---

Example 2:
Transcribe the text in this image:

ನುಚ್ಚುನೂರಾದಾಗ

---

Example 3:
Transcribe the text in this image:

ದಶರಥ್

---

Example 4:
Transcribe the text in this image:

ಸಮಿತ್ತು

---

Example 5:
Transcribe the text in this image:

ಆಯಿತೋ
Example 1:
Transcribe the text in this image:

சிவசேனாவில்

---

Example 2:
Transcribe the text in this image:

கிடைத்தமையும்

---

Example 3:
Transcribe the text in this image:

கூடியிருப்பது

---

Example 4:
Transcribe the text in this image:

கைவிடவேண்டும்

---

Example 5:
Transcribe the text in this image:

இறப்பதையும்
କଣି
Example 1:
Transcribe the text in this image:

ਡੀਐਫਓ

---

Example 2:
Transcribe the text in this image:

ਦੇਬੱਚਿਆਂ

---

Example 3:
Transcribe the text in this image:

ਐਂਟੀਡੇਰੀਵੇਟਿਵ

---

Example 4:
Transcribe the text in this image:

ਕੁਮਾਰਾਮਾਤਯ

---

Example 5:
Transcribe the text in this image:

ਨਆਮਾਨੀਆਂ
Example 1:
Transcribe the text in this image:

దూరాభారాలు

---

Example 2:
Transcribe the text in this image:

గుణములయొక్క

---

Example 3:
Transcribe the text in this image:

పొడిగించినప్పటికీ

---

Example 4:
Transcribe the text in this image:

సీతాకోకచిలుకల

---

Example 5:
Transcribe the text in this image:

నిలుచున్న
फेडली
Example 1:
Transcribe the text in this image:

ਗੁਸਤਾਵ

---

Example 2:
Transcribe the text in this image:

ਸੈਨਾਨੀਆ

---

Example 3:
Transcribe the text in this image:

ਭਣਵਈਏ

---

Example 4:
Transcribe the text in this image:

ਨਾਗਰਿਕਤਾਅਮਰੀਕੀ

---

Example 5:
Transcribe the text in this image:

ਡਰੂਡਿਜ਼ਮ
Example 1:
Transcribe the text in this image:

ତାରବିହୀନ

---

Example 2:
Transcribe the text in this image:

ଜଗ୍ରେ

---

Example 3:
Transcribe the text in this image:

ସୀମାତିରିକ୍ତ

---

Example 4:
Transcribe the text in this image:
*-*-*
▶ _THE REQUEST_:
Copy each of the lines above, keeping every character unchanged.

▶ _CORRECT OUTPUT_:
---

Example 2:
Transcribe the text in this image:

ನುಚ್ಚುನೂರಾದಾಗ

---

Example 3:
Transcribe the text in this image:

ದಶರಥ್

---

Example 4:
Transcribe the text in this image:

ಸಮಿತ್ತು

---

Example 5:
Transcribe the text in this image:

ಆಯಿತೋ
Example 1:
Transcribe the text in this image:

சிவசேனாவில்

---

Example 2:
Transcribe the text in this image:

கிடைத்தமையும்

---

Example 3:
Transcribe the text in this image:

கூடியிருப்பது

---

Example 4:
Transcribe the text in this image:

கைவிடவேண்டும்

---

Example 5:
Transcribe the text in this image:

இறப்பதையும்
କଣି
Example 1:
Transcribe the text in this image:

ਡੀਐਫਓ

---

Example 2:
Transcribe the text in this image:

ਦੇਬੱਚਿਆਂ

---

Example 3:
Transcribe the text in this image:

ਐਂਟੀਡੇਰੀਵੇਟਿਵ

---

Example 4:
Transcribe the text in this image:

ਕੁਮਾਰਾਮਾਤਯ

---

Example 5:
Transcribe the text in this image:

ਨਆਮਾਨੀਆਂ
Example 1:
Transcribe the text in this image:

దూరాభారాలు

---

Example 2:
Transcribe the text in this image:

గుణములయొక్క

---

Example 3:
Transcribe the text in this image:

పొడిగించినప్పటికీ

---

Example 4:
Transcribe the text in this image:

సీతాకోకచిలుకల

---

Example 5:
Transcribe the text in this image:

నిలుచున్న
फेडली
Example 1:
Transcribe the text in this image:

ਗੁਸਤਾਵ

---

Example 2:
Transcribe the text in this image:

ਸੈਨਾਨੀਆ

---

Example 3:
Transcribe the text in this image:

ਭਣਵਈਏ

---

Example 4:
Transcribe the text in this image:

ਨਾਗਰਿਕਤਾਅਮਰੀਕੀ

---

Example 5:
Transcribe the text in this image:

ਡਰੂਡਿਜ਼ਮ
Example 1:
Transcribe the text in this image:

ତାରବିହୀନ

---

Example 2:
Transcribe the text in this image:

ଜଗ୍ରେ

---

Example 3:
Transcribe the text in this image:

ସୀମାତିରିକ୍ତ

---

Example 4:
Transcribe the text in this image:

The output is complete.